§ **Dati sulla comprensione dei grafici**
※ ※ ※

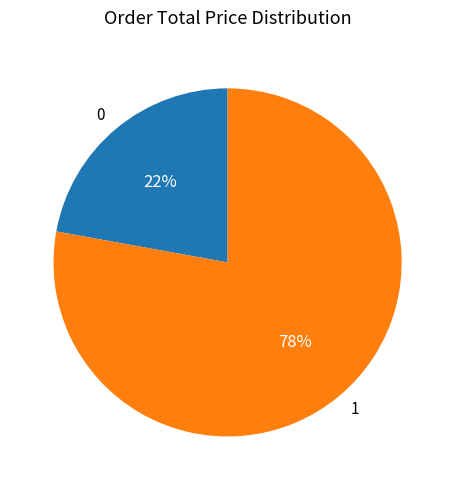

The 0 slice represents 14% of the pie. True or false?

False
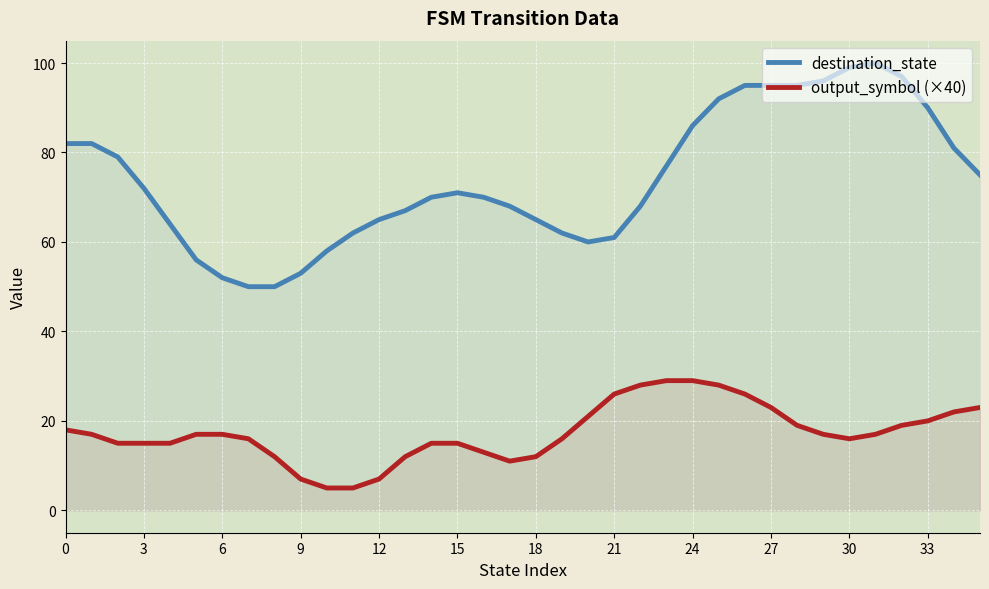

What are all the series names shown in the legend?

destination_state, output_symbol (×40)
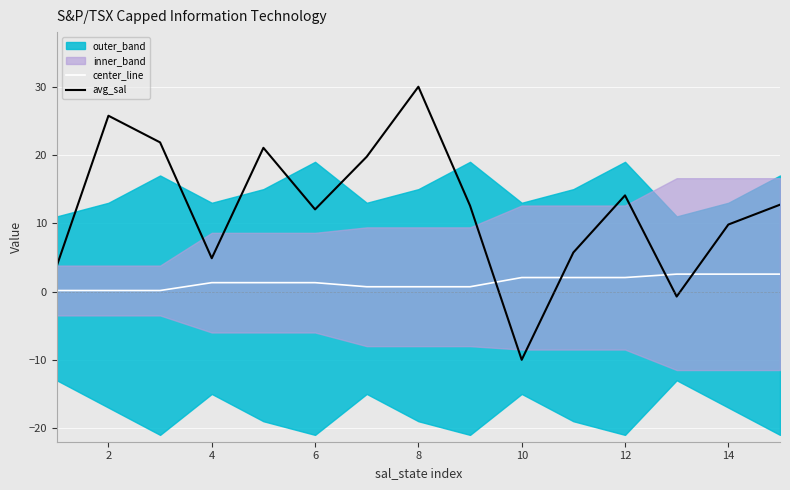

Where is the first local minimum for avg_sal?

4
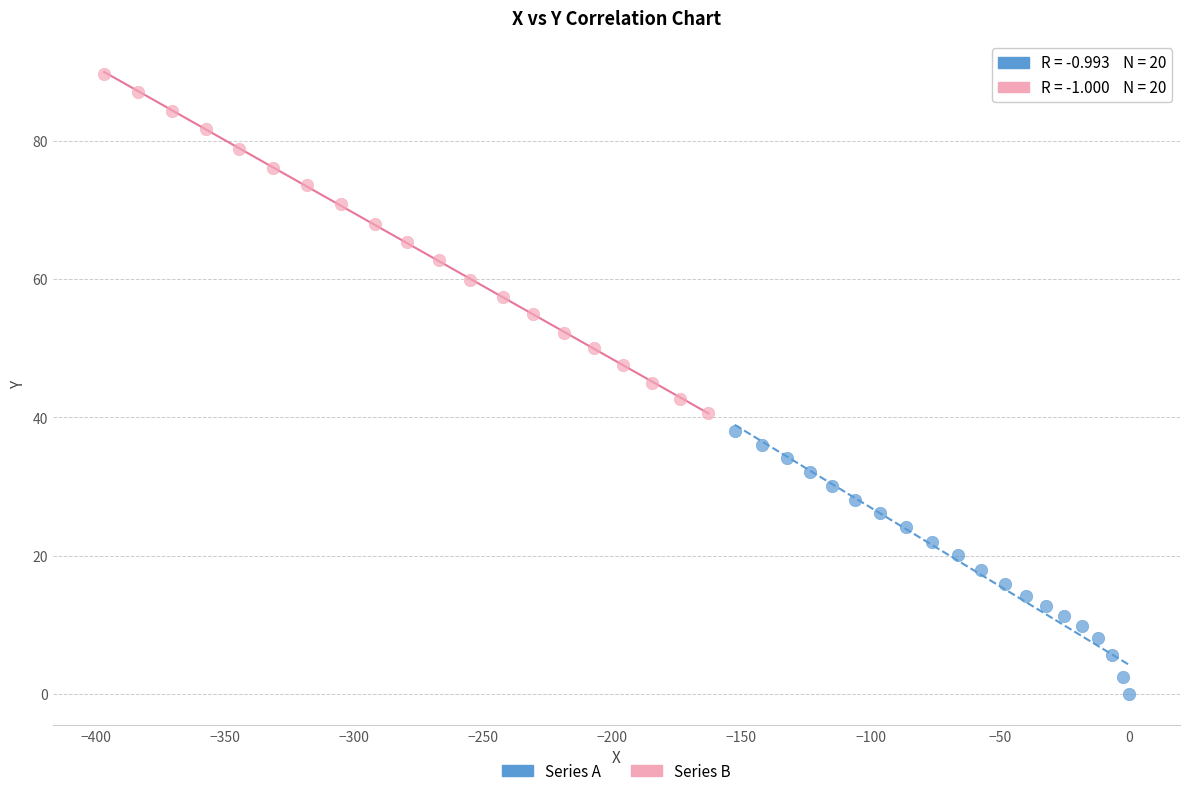

What are all the series names shown in the legend?

Series A, Series B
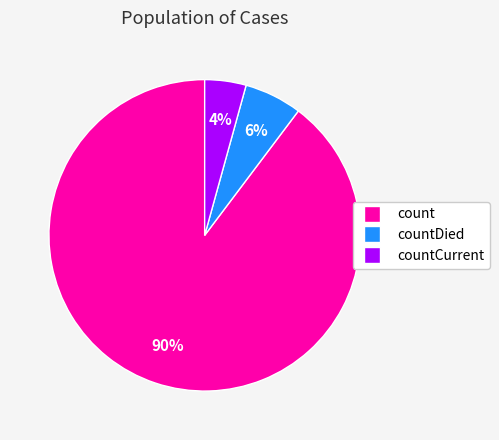

To the nearest percent, what is the average slice percentage?

33%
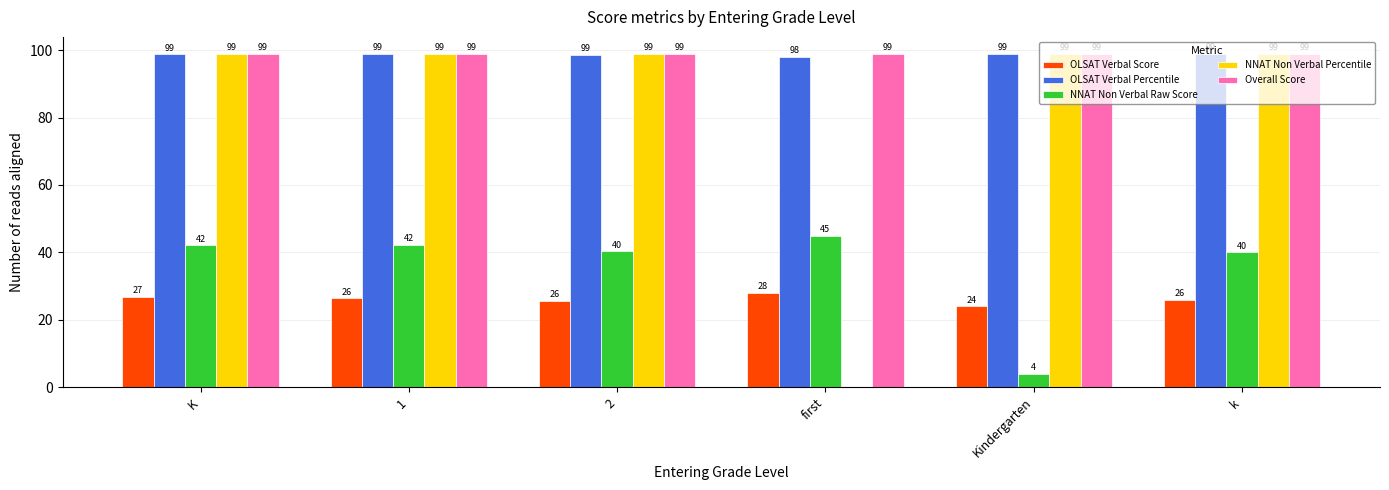

What is the sum of the Overall Score values at Kindergarten and 1?

198.0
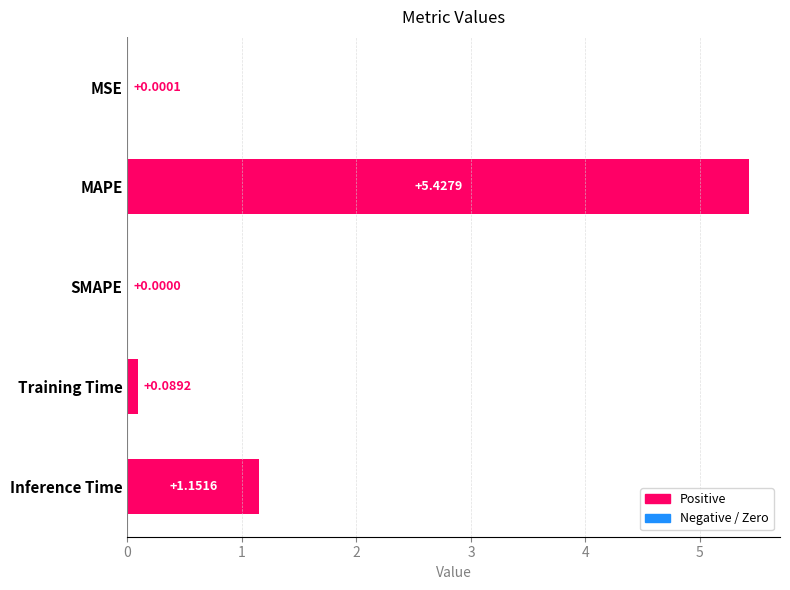

What is the change in value from SMAPE to Training Time?

+0.1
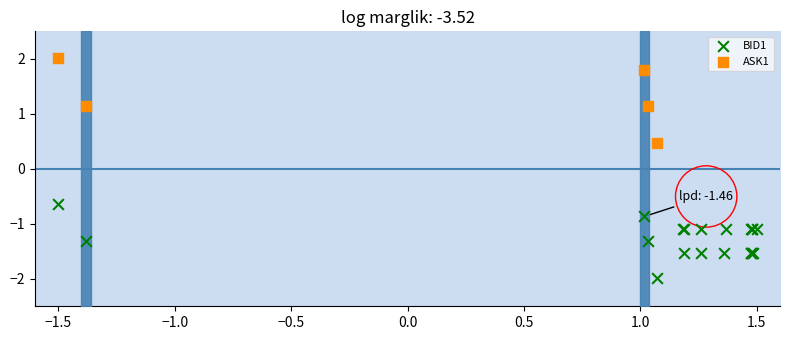

Which series contains the lowest Y value?

BID1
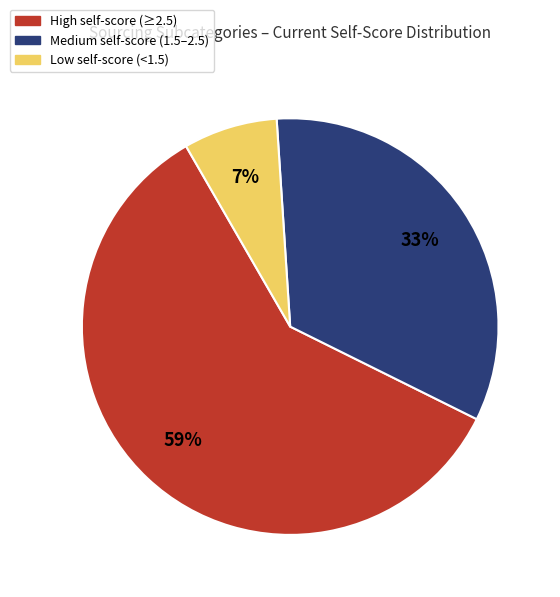

How many segments does this pie chart have?

3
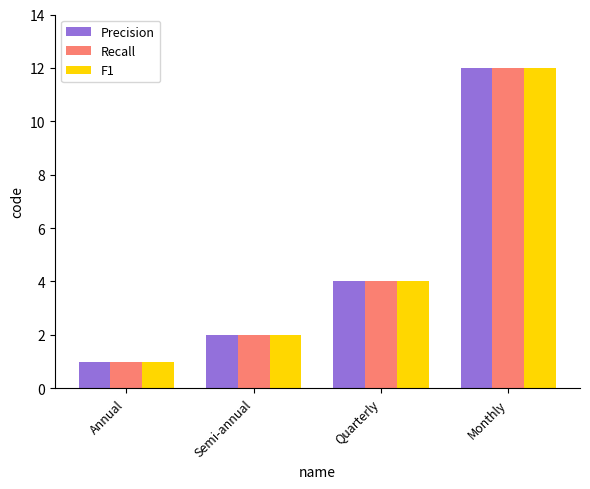

Reading left to right, what are all the values shown in this chart?

Precision: 1	2	4	12
Recall: 1	2	4	12
F1: 1	2	4	12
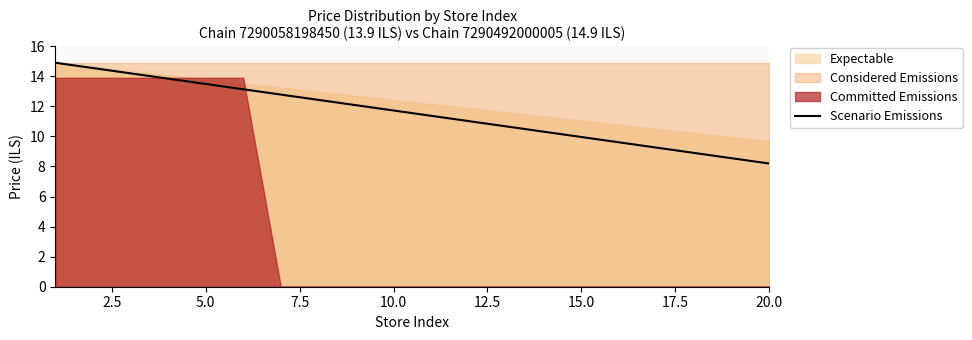

Which category has the lowest value in the Scenario Emissions series?

20.0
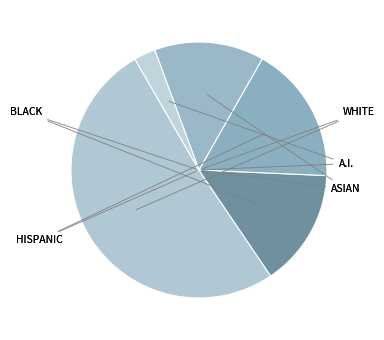

Count the number of slices in the pie.

5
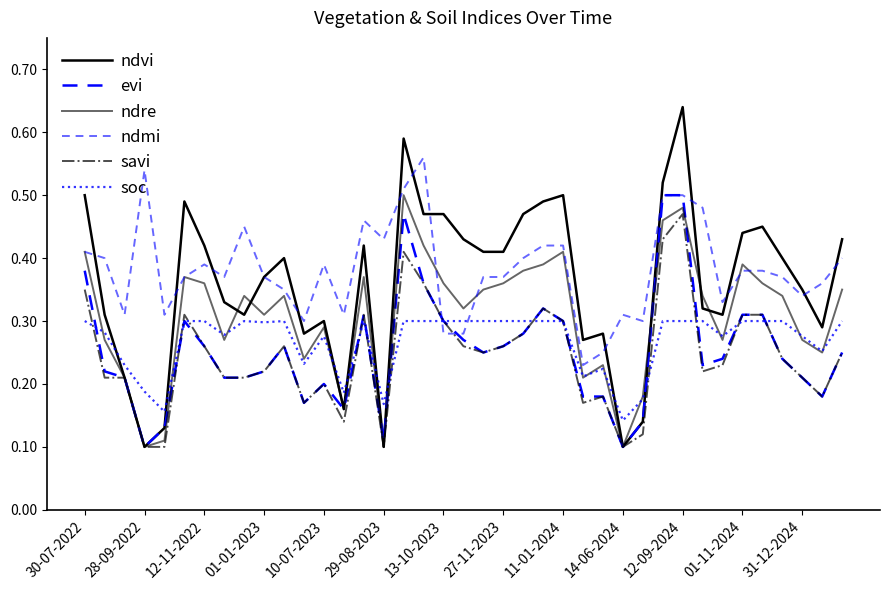

List the series in order of their peak value, highest first.

ndvi, ndmi, evi, ndre, savi, soc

※ ※ ※

§ **ESERCIZIO**
Copia esattamente le righe dei record a partire da quella che contiene "To the nearest" fino alla fine dei record, estremi compresi. Ometti le immagini.

§ **SOLUZIONE**
To the nearest percent, what is the average slice percentage?

33%

What is the sum of the Overall Score values at Kindergarten and 1?

198.0

What is the change in value from SMAPE to Training Time?

+0.1

Which series contains the lowest Y value?

BID1

How many segments does this pie chart have?

3

Reading left to right, what are all the values shown in this chart?

Precision: 1	2	4	12
Recall: 1	2	4	12
F1: 1	2	4	12

Which category has the lowest value in the Scenario Emissions series?

20.0

Count the number of slices in the pie.

5

List the series in order of their peak value, highest first.

ndvi, ndmi, evi, ndre, savi, soc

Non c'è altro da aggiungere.